Total, you're looking at about 60 amps of current draw, so you are definitely going to need to upgrade to a 140+ amp alternator to safely keep your system topped off and charging properly. As for wire gauge, I would run 14 gauge on the lights. Believe it or not, WalMart has some high quality 14awg wire for speakers, but it's perfectly capable of handling the current. Will look a bit off, but that's what wire loom is for.
|04-08-2012 12:38 AM|
I am getting ready to wire up a similar set up with six on the top light bar and thats it. I am wiring them in pairs, each pair to one relay. So three relays and three switches in the cab.

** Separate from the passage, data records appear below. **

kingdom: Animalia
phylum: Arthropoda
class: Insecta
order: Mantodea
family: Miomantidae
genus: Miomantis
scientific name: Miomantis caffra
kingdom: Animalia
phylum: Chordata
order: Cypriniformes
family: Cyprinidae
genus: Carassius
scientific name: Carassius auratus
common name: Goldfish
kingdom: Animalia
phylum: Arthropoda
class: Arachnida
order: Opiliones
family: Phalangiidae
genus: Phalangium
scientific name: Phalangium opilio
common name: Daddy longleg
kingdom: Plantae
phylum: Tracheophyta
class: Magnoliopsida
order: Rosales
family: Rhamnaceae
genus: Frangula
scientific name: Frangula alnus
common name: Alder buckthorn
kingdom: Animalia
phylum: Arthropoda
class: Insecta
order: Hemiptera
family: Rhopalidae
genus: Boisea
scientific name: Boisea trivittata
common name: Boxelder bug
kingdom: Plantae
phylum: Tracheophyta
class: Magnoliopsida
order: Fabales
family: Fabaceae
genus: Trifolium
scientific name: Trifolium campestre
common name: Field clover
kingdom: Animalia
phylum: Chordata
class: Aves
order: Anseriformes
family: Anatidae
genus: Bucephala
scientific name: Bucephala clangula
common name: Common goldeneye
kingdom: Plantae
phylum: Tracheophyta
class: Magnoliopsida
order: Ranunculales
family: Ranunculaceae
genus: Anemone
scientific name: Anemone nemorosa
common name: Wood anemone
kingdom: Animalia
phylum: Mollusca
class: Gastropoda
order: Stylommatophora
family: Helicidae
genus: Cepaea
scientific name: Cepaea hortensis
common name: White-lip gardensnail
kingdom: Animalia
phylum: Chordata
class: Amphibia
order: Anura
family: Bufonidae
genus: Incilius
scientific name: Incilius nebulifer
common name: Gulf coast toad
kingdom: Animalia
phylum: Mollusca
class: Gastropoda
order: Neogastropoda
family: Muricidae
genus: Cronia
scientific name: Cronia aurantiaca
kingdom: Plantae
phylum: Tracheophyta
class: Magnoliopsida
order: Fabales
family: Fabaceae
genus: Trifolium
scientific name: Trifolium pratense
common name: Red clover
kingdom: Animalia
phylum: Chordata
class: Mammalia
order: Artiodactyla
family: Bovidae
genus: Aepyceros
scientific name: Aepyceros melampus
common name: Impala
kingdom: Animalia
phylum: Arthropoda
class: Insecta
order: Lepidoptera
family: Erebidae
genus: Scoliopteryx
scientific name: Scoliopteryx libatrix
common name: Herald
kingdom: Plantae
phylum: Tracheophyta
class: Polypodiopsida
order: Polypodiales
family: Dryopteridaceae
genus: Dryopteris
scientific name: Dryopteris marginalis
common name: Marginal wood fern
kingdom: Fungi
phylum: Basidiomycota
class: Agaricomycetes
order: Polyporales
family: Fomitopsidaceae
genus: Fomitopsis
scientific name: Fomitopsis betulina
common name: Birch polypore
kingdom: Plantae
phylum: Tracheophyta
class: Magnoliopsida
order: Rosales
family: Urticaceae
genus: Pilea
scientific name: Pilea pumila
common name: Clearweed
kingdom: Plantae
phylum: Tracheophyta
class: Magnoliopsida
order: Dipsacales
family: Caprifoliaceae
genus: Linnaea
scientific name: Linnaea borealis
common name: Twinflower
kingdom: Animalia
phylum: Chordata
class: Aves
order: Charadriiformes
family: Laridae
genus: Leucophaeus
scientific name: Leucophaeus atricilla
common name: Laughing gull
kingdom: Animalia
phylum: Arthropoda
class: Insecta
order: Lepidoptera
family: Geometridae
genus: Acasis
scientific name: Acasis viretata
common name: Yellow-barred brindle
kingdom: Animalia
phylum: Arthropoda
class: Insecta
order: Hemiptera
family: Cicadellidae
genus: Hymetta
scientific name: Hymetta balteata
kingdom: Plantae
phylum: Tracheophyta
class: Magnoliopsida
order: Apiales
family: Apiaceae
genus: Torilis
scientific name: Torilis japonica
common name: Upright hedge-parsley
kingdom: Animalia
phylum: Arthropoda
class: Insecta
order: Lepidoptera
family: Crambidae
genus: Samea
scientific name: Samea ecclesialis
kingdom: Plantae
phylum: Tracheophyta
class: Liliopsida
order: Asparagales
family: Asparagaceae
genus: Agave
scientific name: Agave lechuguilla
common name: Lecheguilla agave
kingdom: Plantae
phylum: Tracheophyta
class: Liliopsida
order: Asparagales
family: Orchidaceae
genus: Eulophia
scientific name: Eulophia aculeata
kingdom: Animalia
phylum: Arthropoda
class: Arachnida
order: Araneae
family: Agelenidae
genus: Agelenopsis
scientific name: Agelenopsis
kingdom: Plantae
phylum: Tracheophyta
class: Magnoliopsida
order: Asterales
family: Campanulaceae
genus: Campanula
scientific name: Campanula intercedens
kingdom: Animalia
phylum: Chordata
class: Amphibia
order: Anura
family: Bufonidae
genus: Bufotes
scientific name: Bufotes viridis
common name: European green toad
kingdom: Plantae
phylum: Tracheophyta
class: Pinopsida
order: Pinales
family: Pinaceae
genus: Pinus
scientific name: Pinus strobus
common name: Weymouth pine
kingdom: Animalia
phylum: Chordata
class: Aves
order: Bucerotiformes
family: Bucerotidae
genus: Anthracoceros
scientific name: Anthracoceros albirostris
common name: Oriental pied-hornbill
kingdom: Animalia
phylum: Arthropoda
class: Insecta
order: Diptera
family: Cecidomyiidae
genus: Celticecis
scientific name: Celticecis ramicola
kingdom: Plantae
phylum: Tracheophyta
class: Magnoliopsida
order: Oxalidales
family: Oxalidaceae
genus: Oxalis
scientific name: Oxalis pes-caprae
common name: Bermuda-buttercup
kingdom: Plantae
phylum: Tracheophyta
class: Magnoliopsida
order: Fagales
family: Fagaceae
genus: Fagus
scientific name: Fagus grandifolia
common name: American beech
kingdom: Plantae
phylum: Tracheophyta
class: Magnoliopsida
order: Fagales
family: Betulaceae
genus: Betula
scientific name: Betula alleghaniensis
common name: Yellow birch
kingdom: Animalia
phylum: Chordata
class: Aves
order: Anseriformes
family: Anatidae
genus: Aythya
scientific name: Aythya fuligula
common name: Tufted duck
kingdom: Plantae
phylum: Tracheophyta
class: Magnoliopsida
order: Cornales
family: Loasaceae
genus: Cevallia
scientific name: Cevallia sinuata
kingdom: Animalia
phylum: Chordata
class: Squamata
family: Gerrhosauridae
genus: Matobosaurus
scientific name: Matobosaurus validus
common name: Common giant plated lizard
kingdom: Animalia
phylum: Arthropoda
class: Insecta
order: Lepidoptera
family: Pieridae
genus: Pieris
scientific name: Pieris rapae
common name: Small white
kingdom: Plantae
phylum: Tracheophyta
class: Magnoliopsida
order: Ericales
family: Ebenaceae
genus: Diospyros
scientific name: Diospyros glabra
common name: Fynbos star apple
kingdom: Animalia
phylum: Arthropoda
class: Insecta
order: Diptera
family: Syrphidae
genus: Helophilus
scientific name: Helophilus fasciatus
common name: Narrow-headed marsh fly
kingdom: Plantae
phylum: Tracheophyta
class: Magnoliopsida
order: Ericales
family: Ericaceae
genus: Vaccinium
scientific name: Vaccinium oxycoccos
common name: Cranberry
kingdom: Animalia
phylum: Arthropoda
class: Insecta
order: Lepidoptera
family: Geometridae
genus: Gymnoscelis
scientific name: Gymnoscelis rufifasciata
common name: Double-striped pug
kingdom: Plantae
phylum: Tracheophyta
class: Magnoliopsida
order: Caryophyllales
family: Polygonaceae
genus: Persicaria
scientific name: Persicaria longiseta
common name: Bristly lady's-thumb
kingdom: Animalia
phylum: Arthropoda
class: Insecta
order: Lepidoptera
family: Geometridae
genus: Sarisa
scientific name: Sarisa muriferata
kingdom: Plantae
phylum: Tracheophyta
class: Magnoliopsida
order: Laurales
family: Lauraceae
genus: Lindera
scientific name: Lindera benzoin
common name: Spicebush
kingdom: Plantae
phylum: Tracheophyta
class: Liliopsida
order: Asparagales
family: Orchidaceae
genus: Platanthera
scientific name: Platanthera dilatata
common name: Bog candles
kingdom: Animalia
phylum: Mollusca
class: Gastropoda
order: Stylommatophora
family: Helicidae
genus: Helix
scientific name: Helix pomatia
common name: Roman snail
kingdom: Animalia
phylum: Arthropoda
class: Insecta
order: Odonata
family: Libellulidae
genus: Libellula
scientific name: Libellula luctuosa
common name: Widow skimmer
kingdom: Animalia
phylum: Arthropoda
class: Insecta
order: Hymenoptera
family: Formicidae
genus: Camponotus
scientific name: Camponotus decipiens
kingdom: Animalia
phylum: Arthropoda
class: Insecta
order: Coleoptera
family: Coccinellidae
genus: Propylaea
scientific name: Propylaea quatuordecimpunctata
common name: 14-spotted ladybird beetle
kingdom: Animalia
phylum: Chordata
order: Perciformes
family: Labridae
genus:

your sounds like a bright set up too! lets see pics when your done!
|04-07-2012 11:04 PM|
Off Road Lights Wiring
I know this offroad lights topic has been discussed probably a million times, but I need some very detailed advice because I'm putting up a lot of lights and I'm not familiar with electrical.
I'm going to put:
- (4) 100W lights on overhead lightbar, all 4 lights controlled by a single switch.
- (2) 100W windshield lights, controlled by a separate single switch
- (2) 55W foglights on front bumper, controlled by another single switch
a. Can someone draw a very detail wiring diagram?
b. Some very detailed step-by-step instructions
c. Type/grade of relays, fuses, wire, alternator do I need?
c. The best way to get the wiring into the cab to hook up the switch?